Comment by esperent
6 days ago
I stopped paying attention for a few days so I'm way out of date. What is the state of the art for agentic coding now?
I've been using Cline and it can do a few of the things suggested as "agentic", but I'd have no idea how to leave it writing and then running tests in a VM and creating a PR for me to review. Or let it roam around in the file tree and create new files as needed. How does that work? Are there better tools for this? Or do I need to configure Cline in some way?
tptacek is using Zed, which I've not tried myself.
I actually do most of my "agentic coding" (not a fan of the term, but whatever) in ChatGPT Code Interpreter, which hasn't changed much in two years other than massive upgrades to the model it uses - I run that mainly via o4-mini-high or o3 these days.
OpenAI's Codex is a leading new thing, but only if you pay $200/month for it. Google's equivalent https://jules.google/ is currently free.
GitHub Copilot gained an "agent mode" recently: https://github.blog/ai-and-ml/github-copilot/agent-mode-101-...
There's also Copilot Coding Agent, which is confusingly an entirely different product: https://github.blog/changelog/2025-05-19-github-copilot-codi...
I'd be quite interested in a more formal post with a detailed analysis of the effectiveness of the different agent impls, including Claude Code and Jetbrains Junie.
Do you use ChatGPT Code Interpreter because it's better, or is it just something you're more familiar with and you're sticking with it for convenience?
Of course, I don't know how one would structure a suitable test, since doing it sequentially would likely bias the later agents with clearer descriptions & feedback on the tasks. I imagine familiarity with how to prompt each particular model is also a factor.

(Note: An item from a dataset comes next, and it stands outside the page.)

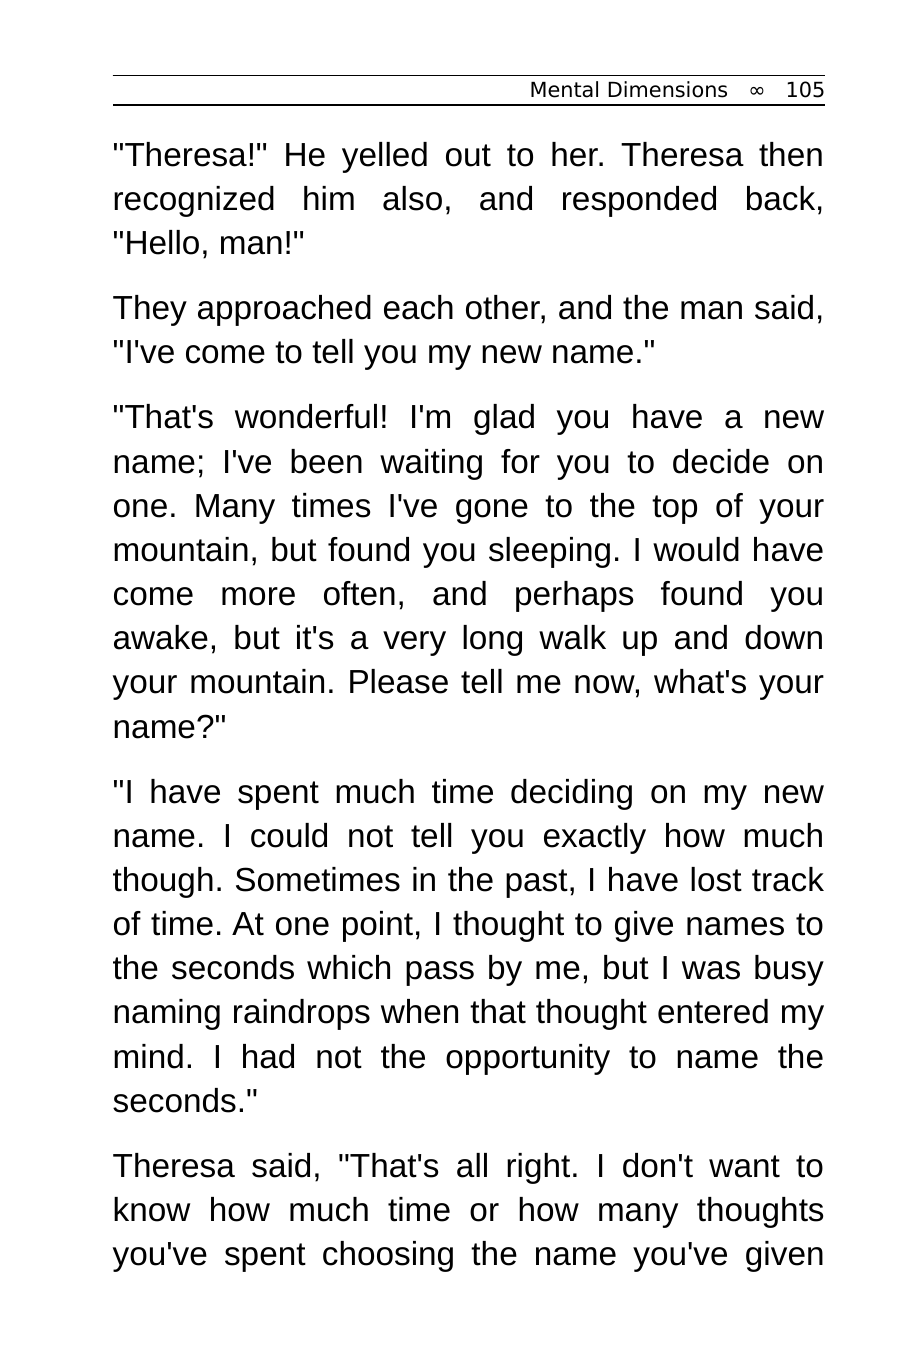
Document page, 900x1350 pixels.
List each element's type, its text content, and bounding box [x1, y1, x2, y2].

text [112, 135, 825, 262]
text They approached each other, and the man said, "I've come to tell you my new name." [112, 288, 825, 371]
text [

I like Code Interpreter because I'm deeply familiar with it. I don't have to worry about safety at all because it's running in OpenAI's kubernetes container, not on my own laptop. I can control exactly what it can see by selectively uploading files to it. I know it can't make outbound network requests.
The current state of agent in the last batch of project launches (copilot agent, jules, devin...) is to take over and do things in a PR like you want. However the vedict is still out there in terms of whether these implementation prove more useful than agentic code in an IDE.